What would help me the most is…
“Better financial support for education and early childhood educators.”
—Kerri Hauman, Lexington, Kentucky.
Erica Gallegos, also co-executive director of the Child Care for Every Family Network, said there is now bipartisan support for increased funding for child care, and even some of the more conservative lawmakers she speaks to understand the need to elevate the child care provider. salary (more than 94% of educators are women). One of the biggest issues in child care is staff retention, because pay is often so low, and the District of Columbia, for example, passed a law to send a one-time payment of $10,000 to $14,000 to child care workers.
Incremental changes won’t solve all child care problems – every expert I’ve spoken to agrees that only long-term federal investment will – because providing high-quality care and retaining experienced caregivers is expensive. And while so many inequalities remain for parents overall, the pandemic has been particularly difficult for mothers without a college degree and for black and Hispanic mothers, according to economic research from the Federal Reserve Bank of Kansas City.
But without being Pollyannaish about it, women like Ms. Paluso and Ms. Gallegos give me hope for the future, and they in turn are inspired by the parents and child care providers they work with to organize in the field. “They understand what the problem is, and it’s not them,” Ms Gallegos said. No one has ever bothered before to build a strong child care system because we just relied on mothers to do this work for free. Now they build it themselves.
And that’s ultimately what gives me hope, even against the backdrop of bad news: A generation ago, the rollback of legal gender discrimination didn’t just happen out of nowhere. Things have not always evolved in a straight line. Things happen because coalitions of activists have fought for years. For example, Marylin Bender’s 1973 article on women deprived of credit mentions work done by chapters of the National Organization for Women, the Center for Women Policy Studies, and women’s groups in Dallas, Minneapolis, and St. Paul and Baltimore.
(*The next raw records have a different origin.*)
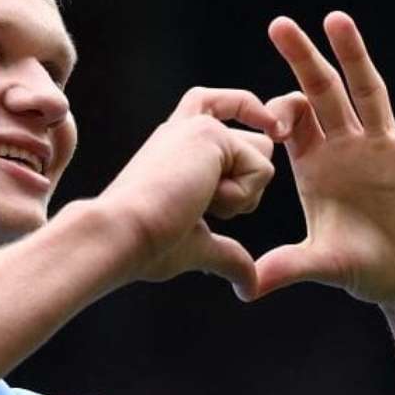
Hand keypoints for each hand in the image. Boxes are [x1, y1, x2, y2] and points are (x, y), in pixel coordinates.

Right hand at [101, 86, 281, 299]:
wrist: (120, 235)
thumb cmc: (144, 244)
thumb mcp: (196, 245)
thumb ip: (227, 254)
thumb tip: (250, 286)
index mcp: (175, 149)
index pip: (218, 108)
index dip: (250, 112)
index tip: (273, 131)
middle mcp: (184, 130)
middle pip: (260, 141)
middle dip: (250, 183)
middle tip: (202, 206)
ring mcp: (196, 127)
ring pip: (264, 155)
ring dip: (242, 194)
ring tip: (195, 203)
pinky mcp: (209, 132)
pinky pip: (262, 169)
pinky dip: (239, 197)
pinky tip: (200, 199)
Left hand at [257, 12, 394, 306]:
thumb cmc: (368, 270)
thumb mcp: (325, 264)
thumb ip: (288, 267)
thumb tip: (246, 288)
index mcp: (316, 167)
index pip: (291, 123)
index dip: (276, 112)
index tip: (266, 120)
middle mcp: (348, 149)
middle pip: (323, 94)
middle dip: (303, 60)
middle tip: (279, 24)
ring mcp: (387, 149)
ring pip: (369, 93)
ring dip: (354, 57)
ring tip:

Roe’s decision came after years of mass movement. As historian Leslie Reagan notes in his book “When Abortion Was a Crime”, “The startling transformation of law and public policy regarding abortion and women’s rights was rooted in the decline of abortion under criminal law and is built on generations of women demanding abortions – and getting them.
In the early 1970s, before Roe became law, an underground network in Chicago called the Jane Collective was helping women get illegal abortions. Martha Scott, who was a stay-at-home mom of four young children at the time, told WBEZ she was brought in to volunteer with Jane because “I just thought if you really care about something, you should act accordingly.” Last week we saw so many people, including mothers and their children, take to the streets to continue demanding the right to control their own bodies.
The onus shouldn’t be on those most affected to fix what’s broken, but I know that America’s mothers will continue to show up and fight. And on this Mother’s Day, I am grateful for the generations of mothers who have fought before us, doing the sometimes painfully slow work of advocacy, and for those who are fighting now too.